Scenes from a Newark hiring fair: As schools scramble to hire teachers, an unlikely duo teams up to nab a position

Jesus Gomez and Iris Markle made an unlikely duo as they waded into Newark’s final teacher hiring fair before school starts.

He’s a recent immigrant from Cuba, while she’s been working in New Jersey schools for more than 15 years after immigrating in 1983 from Brazil. She’s fully licensed to teach and in fact already has a job three days a week at East Newark Elementary School, while he hasn’t yet started the process of gaining certification. They’re also from different generations: Markle is the age of Gomez’s parents.

Yet the pair were bound together in two ways: Both were eager to teach Spanish to Newark students. And Markle had appointed herself Gomez’s mentor because of her long friendship with his wife.

“She’s like my daughter, and so he’s my son,” Markle said. “My goal is for him to become a principal. I believe our kids need more of that kind of human being about them, especially a man. A male presence in the classroom is of great need.”

Gomez has a long road ahead if he is to become a school leader in the future. But the path to the principal’s office — especially right now in Newark — typically begins with a classroom teaching position, and so the two headed into Central High School to look for jobs.

With only weeks to spare before the first day of school, administrators sat behind regalia-covered tables waiting to meet prospective teachers. Knowing that many of the most competitive candidates had been snatched up earlier in the hiring season, they were prepared to conduct interviews and even make offers on the spot.

Newark has gotten more and more creative to recruit new teachers and compete with wealthier communities that can offer higher pay and schools with more resources, but ahead of the district hiring fair, at least 23 schools had unfilled teaching positions. On almost all of the administrators’ wish lists were bilingual and special education teachers — and they knew that failing to make a hire before school starts could leave some of their neediest students with substitute teachers.

Making a hire, on the other hand, would mean providing students who are just learning English with an essential lifeline — something that Claudio Barbarán, the principal of Roberto Clemente Elementary, said he knows well. His school is comprised of roughly 80% Hispanic students, and when he immigrated from Peru, he was a bilingual student in the Newark district, where he said that his bilingual teachers were some of his best.

“Having that teacher made your experience that much more easy,” Barbarán said.
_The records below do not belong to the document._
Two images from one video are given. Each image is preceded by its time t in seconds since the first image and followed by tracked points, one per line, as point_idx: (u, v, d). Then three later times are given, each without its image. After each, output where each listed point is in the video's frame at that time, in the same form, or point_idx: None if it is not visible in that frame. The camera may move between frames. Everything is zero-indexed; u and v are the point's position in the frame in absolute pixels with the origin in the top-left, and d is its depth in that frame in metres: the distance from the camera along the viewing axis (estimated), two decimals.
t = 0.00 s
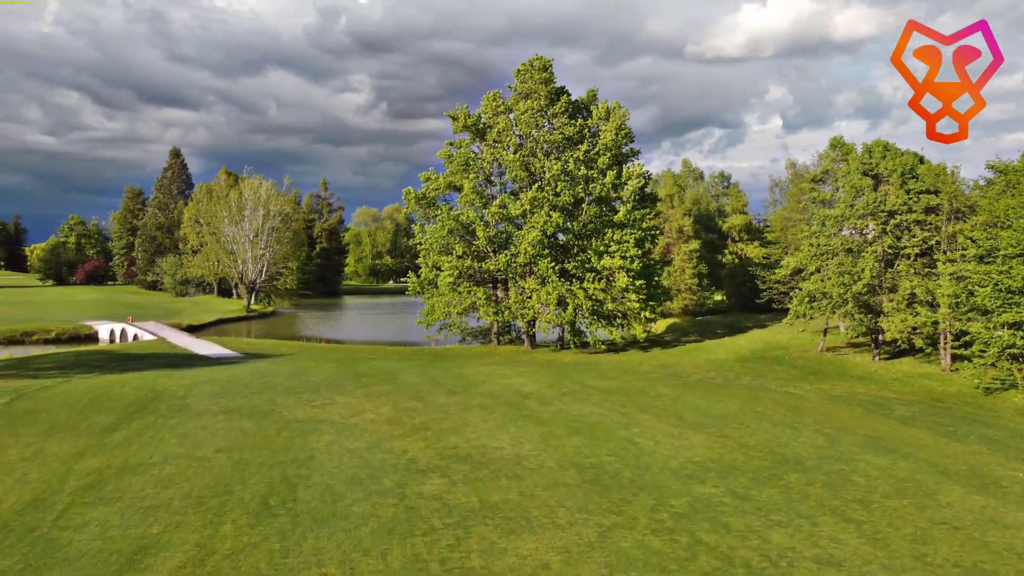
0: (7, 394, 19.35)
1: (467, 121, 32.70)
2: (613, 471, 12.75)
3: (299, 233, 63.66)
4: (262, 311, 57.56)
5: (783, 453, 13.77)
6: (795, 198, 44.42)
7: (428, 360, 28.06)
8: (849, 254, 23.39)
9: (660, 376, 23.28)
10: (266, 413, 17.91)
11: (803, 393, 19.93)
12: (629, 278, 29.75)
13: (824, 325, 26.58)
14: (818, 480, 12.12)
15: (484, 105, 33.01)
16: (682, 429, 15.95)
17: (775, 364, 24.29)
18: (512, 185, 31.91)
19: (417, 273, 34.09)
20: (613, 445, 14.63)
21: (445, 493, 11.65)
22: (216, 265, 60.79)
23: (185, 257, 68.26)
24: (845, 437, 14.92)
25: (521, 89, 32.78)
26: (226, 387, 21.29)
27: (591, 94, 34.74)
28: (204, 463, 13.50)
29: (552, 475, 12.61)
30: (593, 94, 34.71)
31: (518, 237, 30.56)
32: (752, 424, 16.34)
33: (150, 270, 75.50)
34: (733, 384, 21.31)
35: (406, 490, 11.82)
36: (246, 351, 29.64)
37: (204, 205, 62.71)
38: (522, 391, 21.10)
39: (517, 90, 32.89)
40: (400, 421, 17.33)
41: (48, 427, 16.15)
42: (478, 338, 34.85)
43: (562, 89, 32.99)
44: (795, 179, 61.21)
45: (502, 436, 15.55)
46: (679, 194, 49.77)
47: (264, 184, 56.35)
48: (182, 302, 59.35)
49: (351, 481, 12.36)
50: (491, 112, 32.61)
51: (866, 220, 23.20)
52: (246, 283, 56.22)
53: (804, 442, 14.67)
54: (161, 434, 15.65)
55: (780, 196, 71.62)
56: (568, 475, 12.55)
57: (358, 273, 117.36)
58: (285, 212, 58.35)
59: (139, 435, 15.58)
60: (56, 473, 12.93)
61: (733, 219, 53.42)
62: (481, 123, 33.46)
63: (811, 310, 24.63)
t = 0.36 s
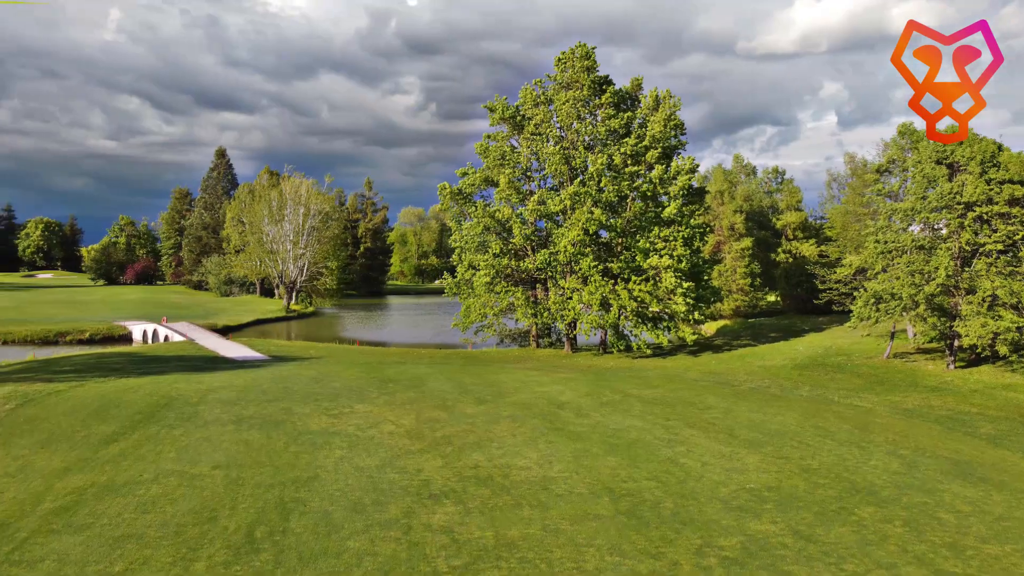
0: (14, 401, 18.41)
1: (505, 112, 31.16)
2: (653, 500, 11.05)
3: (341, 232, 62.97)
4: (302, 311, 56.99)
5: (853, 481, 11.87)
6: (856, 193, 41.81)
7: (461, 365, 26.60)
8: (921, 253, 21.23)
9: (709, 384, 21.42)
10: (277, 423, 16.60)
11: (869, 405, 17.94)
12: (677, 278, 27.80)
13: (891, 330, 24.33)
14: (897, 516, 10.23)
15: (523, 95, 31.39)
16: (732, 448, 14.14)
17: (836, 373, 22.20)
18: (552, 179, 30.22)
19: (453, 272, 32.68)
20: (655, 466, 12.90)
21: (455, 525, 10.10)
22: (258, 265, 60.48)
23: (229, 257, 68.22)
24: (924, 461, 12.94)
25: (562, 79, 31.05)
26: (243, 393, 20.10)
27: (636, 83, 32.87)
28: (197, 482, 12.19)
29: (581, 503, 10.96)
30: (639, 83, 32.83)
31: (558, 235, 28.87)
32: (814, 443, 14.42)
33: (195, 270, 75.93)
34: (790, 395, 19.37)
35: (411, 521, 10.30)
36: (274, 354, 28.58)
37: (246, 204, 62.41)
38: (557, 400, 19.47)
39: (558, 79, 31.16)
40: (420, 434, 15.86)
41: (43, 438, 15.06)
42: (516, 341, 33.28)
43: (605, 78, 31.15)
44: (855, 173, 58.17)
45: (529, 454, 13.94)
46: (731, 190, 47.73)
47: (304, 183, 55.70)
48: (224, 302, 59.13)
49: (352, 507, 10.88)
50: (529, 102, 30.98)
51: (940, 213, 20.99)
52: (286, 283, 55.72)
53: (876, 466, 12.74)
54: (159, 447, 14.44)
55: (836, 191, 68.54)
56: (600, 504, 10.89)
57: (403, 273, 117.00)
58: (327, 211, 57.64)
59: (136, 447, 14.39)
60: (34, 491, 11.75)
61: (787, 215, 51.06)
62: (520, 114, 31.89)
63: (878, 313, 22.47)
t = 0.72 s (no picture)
0: (19, 408, 17.63)
1: (539, 105, 29.75)
2: (689, 537, 9.57)
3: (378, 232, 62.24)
4: (338, 313, 56.31)
5: (925, 517, 10.22)
6: (914, 188, 39.38)
7: (490, 370, 25.30)
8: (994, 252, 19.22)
9: (756, 394, 19.76)
10: (285, 436, 15.47)
11: (936, 421, 16.14)
12: (722, 279, 26.00)
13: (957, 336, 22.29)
14: (983, 564, 8.60)
15: (558, 87, 29.90)
16: (782, 472, 12.51)
17: (896, 383, 20.29)
18: (589, 175, 28.68)
19: (485, 273, 31.37)
20: (693, 493, 11.40)
21: (457, 565, 8.76)
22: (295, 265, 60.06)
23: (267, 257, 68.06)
24: (1007, 491, 11.21)
25: (599, 69, 29.47)
26: (257, 401, 19.06)
27: (679, 74, 31.14)
28: (182, 505, 11.07)
29: (605, 540, 9.51)
30: (681, 73, 31.10)
31: (594, 233, 27.32)
32: (877, 467, 12.74)
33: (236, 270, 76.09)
34: (846, 409, 17.62)
35: (409, 559, 8.99)
36: (299, 357, 27.63)
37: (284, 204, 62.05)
38: (589, 412, 18.01)
39: (596, 70, 29.58)
40: (436, 449, 14.56)
41: (36, 450, 14.16)
42: (551, 345, 31.81)
43: (645, 67, 29.47)
44: (912, 168, 55.24)
45: (553, 476, 12.53)
46: (779, 187, 45.88)
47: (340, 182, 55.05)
48: (261, 303, 58.85)
49: (344, 539, 9.62)
50: (565, 95, 29.48)
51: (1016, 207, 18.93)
52: (322, 283, 55.11)
53: (952, 497, 11.03)
54: (153, 463, 13.39)
55: (891, 188, 65.61)
56: (627, 541, 9.45)
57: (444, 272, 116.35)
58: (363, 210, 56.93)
59: (129, 463, 13.36)
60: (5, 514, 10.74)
61: (839, 214, 49.16)
62: (555, 108, 30.45)
63: (944, 317, 20.51)
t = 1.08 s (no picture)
0: (19, 417, 16.72)
1: (576, 97, 28.17)
2: None
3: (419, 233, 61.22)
4: (376, 314, 55.42)
5: None
6: (984, 183, 36.65)
7: (522, 378, 23.80)
8: None
9: (812, 409, 17.84)
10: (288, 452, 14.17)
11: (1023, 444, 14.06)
12: (774, 281, 24.00)
13: None
14: None
15: (598, 77, 28.21)
16: (845, 507, 10.71)
17: (970, 396, 18.14)
18: (630, 170, 26.92)
19: (522, 274, 29.87)
20: (739, 534, 9.70)
21: None
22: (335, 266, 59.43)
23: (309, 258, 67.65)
24: None
25: (642, 57, 27.67)
26: (269, 411, 17.84)
27: (727, 62, 29.16)
28: (152, 538, 9.80)
29: None
30: (731, 61, 29.10)
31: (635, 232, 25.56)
32: (958, 503, 10.84)
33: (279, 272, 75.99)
34: (917, 427, 15.62)
35: None
36: (325, 362, 26.47)
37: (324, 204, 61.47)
38: (625, 427, 16.35)
39: (638, 58, 27.78)
40: (449, 470, 13.10)
41: (19, 467, 13.11)
42: (591, 350, 30.23)
43: (691, 54, 27.56)
44: (981, 162, 51.97)
45: (576, 507, 10.94)
46: (836, 183, 43.76)
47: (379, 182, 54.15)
48: (301, 304, 58.34)
49: None
50: (605, 85, 27.77)
51: None
52: (360, 284, 54.27)
53: None
54: (136, 482, 12.22)
55: (957, 183, 62.16)
56: None
57: (489, 273, 115.22)
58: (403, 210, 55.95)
59: (111, 483, 12.22)
60: None
61: (900, 211, 46.85)
62: (594, 99, 28.84)
63: None
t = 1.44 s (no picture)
0: (14, 428, 15.76)
1: (614, 87, 26.44)
2: None
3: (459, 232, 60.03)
4: (414, 315, 54.33)
5: None
6: None
7: (555, 386, 22.20)
8: None
9: (875, 428, 15.86)
10: (284, 473, 12.84)
11: None
12: (830, 283, 21.93)
13: None
14: None
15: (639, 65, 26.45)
16: (920, 558, 8.90)
17: None
18: (672, 164, 25.10)
19: (557, 275, 28.28)
20: None
21: None
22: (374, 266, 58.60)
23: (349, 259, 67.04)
24: None
25: (686, 43, 25.83)
26: (276, 423, 16.59)
27: (779, 46, 27.10)
28: None
29: None
30: (783, 45, 27.05)
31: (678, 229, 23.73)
32: None
33: (321, 272, 75.65)
34: (1000, 452, 13.57)
35: None
36: (349, 367, 25.24)
37: (363, 204, 60.71)
38: (661, 447, 14.64)
39: (682, 43, 25.93)
40: (457, 497, 11.60)
41: None
42: (631, 357, 28.47)
43: (739, 38, 25.59)
44: None
45: (598, 550, 9.33)
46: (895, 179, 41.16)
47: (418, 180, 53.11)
48: (340, 305, 57.64)
49: None
50: (646, 73, 26.00)
51: None
52: (398, 285, 53.25)
53: None
54: (109, 508, 11.01)
55: None
56: None
57: (534, 273, 113.79)
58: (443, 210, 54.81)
59: (81, 508, 11.02)
60: None
61: (966, 209, 43.86)
62: (633, 89, 27.07)
63: None
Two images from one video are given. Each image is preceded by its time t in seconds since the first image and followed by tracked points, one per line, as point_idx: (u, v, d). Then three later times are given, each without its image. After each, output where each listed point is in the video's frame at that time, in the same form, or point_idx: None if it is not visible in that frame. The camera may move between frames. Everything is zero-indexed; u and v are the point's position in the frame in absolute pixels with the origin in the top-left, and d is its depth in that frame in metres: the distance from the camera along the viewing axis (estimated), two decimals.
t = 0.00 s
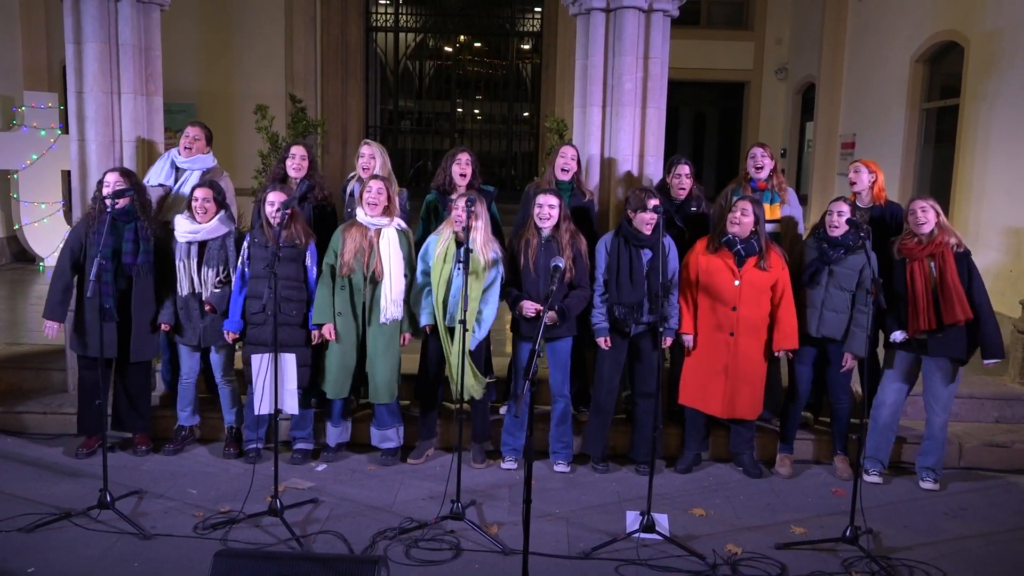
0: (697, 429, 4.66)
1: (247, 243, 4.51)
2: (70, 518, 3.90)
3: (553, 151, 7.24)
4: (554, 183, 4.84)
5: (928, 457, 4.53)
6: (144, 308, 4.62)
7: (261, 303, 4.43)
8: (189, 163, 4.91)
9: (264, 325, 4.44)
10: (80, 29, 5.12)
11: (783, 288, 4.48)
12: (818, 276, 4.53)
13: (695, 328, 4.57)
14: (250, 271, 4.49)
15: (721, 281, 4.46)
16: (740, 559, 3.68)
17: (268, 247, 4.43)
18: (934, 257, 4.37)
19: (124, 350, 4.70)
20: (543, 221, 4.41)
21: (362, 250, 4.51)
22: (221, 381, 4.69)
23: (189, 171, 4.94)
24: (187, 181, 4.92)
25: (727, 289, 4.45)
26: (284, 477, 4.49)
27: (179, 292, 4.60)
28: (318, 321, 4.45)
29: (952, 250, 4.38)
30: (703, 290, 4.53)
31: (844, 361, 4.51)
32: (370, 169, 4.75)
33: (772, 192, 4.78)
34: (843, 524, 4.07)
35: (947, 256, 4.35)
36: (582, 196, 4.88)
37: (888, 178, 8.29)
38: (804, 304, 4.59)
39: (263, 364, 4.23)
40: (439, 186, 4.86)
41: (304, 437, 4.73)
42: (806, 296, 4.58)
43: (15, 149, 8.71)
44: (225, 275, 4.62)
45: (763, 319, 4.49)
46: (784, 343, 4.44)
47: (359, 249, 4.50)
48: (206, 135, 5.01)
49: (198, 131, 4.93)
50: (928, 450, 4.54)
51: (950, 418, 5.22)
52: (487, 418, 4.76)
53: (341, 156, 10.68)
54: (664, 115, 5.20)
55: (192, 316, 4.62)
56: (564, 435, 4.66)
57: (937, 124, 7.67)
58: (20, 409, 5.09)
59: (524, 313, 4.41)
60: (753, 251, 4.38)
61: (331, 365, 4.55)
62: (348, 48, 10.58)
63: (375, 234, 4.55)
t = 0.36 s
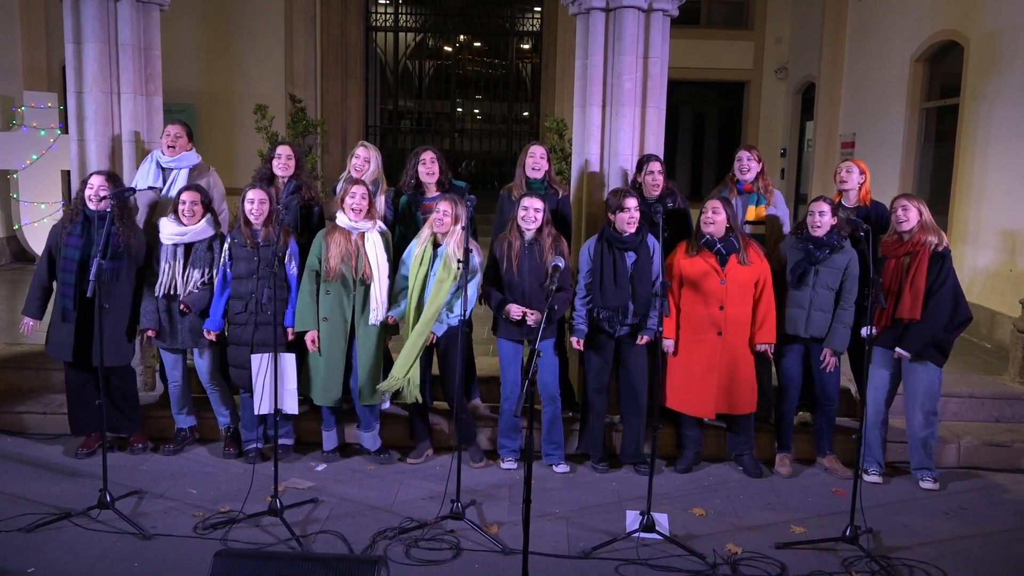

His experience is baked into Superintendent Roger León’s new district plan, “Clarity 2020,” which calls for the city to recruit and retain more male Latino teachers, as well as bilingual teachers.

Central High School hosted the weekend hiring fair. Tables of school administrators and representatives lined its main hall, looking to fill vacancies at their schools. (Devna Bose/Chalkbeat)

Though Barbarán talked to a number of applicants on Saturday, he said many of them weren’t certified, making it difficult to hire them. But he said he is still willing to take a chance on some of the better prospects because the need for bilingual teachers is so dire.

“What I’m trying to do now is if they don’t have certification now, is hire them as substitutes and kind of build from there,” he said. “And then they can complete those assessments.”

As Gomez traveled from table to table on Saturday, he said the message came loud and clear. 

“I need to be certified,” he said. “I heard that a lot.”

He said he planned to begin tackling the process of obtaining the legal right to teach in New Jersey this week. But then, at one of the last tables he and Markle stopped by, he heard some promising news.

At a table draped in blue and yellow, a Science Park High School administrator told Gomez he could work as a substitute Spanish teacher for two days a week this upcoming semester, and Markle could take over the other half of the week. 

The plan worked for all parties: Gomez would have a foothold into the classroom; Markle would have a complete schedule; and Science Park would have an important teaching position filled, if in an unorthodox way, on the first day of school. 

As they walked out of the now-empty fair, behind them administrators closing up shop, and into the midday heat together, Gomez was smiling — he said he’s looking forward to the start of school. And Markle was just happy to help.

“You know, helping someone is always an accomplishment, and he’s going to be great,” she said. “I see the potential in him.”